• _Task details_: Go through the data and report each line that holds the string "Tauchpumpensteuerung".

START Source records

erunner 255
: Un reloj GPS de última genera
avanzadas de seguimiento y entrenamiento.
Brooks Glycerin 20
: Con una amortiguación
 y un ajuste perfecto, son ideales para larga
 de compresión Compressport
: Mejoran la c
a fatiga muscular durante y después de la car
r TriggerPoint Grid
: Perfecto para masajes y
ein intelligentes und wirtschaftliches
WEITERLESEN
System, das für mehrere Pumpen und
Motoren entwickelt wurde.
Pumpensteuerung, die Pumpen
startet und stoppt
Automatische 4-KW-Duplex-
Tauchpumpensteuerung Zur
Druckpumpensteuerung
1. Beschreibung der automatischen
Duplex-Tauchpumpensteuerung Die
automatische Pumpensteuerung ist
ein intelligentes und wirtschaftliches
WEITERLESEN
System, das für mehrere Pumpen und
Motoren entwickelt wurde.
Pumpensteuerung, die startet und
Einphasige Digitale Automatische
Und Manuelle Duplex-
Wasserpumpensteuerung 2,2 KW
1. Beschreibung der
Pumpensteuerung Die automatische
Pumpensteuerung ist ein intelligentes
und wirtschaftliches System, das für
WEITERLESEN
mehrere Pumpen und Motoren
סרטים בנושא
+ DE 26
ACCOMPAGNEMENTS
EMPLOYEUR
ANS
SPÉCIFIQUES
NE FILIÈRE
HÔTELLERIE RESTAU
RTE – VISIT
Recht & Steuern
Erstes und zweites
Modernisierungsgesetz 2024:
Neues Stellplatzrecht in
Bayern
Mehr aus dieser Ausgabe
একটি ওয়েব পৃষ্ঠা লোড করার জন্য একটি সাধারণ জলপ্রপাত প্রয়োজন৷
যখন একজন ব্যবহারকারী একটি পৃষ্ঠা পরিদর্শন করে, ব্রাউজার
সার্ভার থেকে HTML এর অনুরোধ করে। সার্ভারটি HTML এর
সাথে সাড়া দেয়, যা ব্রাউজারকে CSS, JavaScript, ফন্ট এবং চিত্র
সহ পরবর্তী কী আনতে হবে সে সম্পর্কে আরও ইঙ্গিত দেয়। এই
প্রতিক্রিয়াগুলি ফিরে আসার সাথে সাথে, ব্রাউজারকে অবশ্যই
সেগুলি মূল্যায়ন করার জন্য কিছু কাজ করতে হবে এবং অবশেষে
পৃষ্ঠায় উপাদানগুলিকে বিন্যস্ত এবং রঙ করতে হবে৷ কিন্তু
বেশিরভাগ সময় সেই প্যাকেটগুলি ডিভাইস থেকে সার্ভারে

END Source records

• _Output for this task_:
Tauchpumpensteuerung Zur
Duplex-Tauchpumpensteuerung Die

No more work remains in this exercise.